Reinforce learning - how to teach a neuronal network avoid actions already chosen during the episode?

I built a custom Open AI Gym environment in which I have 13 different actions and and 33 observation items. During an episode every action can be used, but it can be used only once otherwise the episode ends. Thus the maximum lenght of an episode is 13.

I tried to train several neuronal network for this, but so far the NN did not learned it well and it ends much prior the 13rd step. The last layer of the NN is a softmax layer with 13 neurons.

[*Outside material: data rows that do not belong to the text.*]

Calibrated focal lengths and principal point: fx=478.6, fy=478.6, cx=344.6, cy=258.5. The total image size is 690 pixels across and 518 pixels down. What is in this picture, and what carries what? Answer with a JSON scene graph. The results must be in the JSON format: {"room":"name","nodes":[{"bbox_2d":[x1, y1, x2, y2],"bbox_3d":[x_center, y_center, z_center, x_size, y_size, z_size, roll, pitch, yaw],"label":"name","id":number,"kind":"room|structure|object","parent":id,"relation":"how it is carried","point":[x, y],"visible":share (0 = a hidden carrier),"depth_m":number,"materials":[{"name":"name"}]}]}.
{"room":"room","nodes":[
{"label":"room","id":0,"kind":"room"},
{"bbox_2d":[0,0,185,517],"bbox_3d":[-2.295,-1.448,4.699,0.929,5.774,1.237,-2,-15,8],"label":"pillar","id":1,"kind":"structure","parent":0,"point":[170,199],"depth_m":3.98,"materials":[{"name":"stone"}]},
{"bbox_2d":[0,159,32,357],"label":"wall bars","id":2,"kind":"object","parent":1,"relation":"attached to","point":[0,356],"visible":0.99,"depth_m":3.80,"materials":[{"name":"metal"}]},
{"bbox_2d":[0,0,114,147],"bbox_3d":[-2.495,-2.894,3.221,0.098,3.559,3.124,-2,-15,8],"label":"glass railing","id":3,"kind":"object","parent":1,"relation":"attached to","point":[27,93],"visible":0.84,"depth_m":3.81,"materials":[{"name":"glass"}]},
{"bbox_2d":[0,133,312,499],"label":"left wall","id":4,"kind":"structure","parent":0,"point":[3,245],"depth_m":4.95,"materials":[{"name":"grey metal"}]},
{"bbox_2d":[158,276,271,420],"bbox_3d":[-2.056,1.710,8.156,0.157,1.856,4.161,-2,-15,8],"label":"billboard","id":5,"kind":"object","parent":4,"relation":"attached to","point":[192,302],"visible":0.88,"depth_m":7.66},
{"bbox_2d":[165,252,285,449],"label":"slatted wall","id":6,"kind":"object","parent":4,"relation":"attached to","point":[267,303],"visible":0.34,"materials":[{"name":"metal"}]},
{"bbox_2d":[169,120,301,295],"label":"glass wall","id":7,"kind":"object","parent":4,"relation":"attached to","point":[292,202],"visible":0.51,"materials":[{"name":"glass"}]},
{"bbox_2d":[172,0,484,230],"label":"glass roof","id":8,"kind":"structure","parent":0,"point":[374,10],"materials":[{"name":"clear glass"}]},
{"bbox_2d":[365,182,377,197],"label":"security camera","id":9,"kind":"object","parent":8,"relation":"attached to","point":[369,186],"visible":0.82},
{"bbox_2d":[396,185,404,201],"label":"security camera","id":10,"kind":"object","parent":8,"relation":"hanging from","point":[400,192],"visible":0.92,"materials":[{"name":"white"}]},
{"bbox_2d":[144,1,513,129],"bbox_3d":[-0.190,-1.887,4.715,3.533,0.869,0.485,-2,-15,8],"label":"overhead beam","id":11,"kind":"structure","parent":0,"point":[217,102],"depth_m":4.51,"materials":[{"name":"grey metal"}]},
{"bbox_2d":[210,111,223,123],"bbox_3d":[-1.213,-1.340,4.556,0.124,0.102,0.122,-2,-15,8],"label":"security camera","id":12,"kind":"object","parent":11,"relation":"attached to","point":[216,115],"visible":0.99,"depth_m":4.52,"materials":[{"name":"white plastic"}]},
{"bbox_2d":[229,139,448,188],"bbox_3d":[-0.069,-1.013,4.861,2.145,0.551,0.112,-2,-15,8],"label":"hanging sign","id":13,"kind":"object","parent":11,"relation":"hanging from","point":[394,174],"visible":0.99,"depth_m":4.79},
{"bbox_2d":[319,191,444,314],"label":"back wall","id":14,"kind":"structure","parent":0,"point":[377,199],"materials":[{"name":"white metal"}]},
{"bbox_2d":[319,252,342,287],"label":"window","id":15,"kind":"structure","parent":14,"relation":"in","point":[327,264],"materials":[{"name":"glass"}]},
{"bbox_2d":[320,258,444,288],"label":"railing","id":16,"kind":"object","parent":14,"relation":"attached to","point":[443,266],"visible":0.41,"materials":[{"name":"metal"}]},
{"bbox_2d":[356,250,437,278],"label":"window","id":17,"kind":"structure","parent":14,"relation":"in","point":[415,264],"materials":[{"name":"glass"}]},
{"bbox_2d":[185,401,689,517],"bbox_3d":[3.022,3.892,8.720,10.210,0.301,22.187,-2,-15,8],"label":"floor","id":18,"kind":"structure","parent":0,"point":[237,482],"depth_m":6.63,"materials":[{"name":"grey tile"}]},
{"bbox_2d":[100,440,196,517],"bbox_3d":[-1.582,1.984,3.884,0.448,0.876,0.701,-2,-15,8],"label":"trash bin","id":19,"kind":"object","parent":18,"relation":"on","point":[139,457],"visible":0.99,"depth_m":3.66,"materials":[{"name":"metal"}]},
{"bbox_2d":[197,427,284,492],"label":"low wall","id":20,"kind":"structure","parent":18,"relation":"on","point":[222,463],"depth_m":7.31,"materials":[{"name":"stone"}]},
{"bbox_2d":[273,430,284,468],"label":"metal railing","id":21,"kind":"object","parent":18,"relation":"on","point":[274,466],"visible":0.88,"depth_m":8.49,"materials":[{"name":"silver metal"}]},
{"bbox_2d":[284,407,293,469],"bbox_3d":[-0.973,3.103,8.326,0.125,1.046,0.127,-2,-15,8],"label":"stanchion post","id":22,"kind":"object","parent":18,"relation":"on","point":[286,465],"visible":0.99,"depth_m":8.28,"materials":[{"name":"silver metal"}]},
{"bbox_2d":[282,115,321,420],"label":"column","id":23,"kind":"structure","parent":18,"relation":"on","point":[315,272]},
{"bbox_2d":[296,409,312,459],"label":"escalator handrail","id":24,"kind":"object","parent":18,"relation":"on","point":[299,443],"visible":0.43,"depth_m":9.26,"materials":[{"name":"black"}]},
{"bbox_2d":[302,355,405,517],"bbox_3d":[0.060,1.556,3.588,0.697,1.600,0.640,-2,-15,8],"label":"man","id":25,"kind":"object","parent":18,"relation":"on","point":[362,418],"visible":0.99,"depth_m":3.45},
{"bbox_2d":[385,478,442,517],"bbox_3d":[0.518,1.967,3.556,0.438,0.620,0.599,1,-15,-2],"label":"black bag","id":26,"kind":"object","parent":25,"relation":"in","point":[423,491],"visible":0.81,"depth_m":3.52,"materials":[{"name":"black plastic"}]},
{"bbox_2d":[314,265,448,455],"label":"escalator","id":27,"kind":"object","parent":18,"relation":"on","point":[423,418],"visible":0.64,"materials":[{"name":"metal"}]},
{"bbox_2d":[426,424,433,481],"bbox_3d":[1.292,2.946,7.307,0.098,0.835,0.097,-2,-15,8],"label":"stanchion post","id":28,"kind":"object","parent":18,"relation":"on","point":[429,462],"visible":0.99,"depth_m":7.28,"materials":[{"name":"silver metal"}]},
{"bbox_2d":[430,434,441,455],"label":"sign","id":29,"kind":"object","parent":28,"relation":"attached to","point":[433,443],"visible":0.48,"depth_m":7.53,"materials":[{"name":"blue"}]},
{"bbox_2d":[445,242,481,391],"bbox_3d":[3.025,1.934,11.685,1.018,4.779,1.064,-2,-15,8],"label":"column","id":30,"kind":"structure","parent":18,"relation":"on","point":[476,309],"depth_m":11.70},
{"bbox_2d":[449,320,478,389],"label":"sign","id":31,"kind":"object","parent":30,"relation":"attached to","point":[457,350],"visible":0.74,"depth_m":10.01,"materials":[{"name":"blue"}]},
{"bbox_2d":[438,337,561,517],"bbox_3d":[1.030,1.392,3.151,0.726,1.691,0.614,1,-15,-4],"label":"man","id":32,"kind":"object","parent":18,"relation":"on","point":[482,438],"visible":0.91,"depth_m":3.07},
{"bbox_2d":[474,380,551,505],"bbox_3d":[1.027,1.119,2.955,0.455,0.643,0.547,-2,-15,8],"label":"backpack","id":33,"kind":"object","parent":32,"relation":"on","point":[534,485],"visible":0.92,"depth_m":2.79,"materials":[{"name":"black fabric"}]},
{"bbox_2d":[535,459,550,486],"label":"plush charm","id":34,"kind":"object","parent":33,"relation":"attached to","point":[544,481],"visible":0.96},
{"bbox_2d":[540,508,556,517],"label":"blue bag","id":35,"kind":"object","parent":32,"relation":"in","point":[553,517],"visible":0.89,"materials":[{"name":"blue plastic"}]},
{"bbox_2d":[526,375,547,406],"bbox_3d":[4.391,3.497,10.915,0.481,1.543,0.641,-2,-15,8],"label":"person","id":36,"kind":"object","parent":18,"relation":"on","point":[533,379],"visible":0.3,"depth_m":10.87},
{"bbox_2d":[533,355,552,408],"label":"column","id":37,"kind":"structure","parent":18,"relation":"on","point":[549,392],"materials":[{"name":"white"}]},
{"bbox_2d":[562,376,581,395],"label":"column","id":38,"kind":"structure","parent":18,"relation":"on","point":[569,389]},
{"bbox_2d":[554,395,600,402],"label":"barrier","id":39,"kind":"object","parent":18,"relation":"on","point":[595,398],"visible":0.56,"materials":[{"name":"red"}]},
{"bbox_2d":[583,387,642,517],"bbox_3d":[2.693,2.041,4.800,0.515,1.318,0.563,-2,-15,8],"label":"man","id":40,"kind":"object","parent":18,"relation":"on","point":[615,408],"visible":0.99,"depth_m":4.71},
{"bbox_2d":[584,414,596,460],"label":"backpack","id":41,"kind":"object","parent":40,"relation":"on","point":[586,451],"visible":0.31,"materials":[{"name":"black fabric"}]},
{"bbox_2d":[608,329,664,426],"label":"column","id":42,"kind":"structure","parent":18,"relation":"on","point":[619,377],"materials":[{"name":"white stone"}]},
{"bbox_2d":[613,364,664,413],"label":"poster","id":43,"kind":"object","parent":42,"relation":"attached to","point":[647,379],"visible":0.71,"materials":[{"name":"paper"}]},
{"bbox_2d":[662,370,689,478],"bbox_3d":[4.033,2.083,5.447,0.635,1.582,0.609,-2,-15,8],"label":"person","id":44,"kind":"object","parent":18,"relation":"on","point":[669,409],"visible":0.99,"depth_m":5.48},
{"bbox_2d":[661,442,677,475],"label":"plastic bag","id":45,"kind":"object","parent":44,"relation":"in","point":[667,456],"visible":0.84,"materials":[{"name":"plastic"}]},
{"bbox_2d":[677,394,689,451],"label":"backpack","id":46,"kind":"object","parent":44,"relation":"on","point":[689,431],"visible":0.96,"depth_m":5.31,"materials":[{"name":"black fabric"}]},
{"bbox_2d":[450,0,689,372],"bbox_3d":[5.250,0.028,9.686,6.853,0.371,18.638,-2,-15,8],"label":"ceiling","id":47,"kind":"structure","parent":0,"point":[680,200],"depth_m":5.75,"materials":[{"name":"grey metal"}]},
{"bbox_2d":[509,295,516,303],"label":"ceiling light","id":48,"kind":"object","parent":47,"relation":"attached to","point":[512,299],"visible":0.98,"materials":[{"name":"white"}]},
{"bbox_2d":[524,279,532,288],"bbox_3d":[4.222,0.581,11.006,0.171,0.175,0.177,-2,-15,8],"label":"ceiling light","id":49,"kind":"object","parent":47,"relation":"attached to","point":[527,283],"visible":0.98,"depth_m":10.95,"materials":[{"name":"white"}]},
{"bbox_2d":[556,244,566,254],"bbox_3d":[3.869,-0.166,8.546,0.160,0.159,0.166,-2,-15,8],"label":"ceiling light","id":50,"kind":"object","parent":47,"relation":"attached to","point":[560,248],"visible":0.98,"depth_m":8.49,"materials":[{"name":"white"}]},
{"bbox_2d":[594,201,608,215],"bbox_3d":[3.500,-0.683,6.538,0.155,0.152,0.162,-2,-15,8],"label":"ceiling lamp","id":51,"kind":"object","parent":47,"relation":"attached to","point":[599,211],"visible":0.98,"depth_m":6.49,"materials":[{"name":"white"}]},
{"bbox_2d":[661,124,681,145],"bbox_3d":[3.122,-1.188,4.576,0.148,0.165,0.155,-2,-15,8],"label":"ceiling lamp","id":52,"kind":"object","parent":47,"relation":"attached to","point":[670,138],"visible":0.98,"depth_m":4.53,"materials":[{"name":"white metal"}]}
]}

Do you have any idea how an NN would look like which could learn to choose from 13 actions one-by-one?

Kind regards, Ferenc

Solution

At the end I wrote this code:

from keras import backend as K
import tensorflow as tf
def mask_output2(x):
    inp, soft_out = x
    # add a very small value in order to avoid having 0 everywhere
    c = K.constant(0.0000001, dtype='float32', shape=(32, 13))
    y = soft_out + c

    y = Lambda(lambda x: K.switch(K.equal(x[0],0), x[1], K.zeros_like(x[1])))([inp, soft_out])
    y_sum =  K.sum(y, axis=-1)

    y_sum_corrected = Lambda(lambda x: K.switch(K.equal(x[0],0), K.ones_like(x[0]), x[0] ))([y_sum])

    y_sum_corrected = tf.divide(1,y_sum_corrected)

    y = tf.einsum('ij,i->ij', y, y_sum_corrected)
    return y

It simply corrects the sigmoid result in order to clear (set to 0) those neurons where the inp tensor is set to 1 (showing an action already used).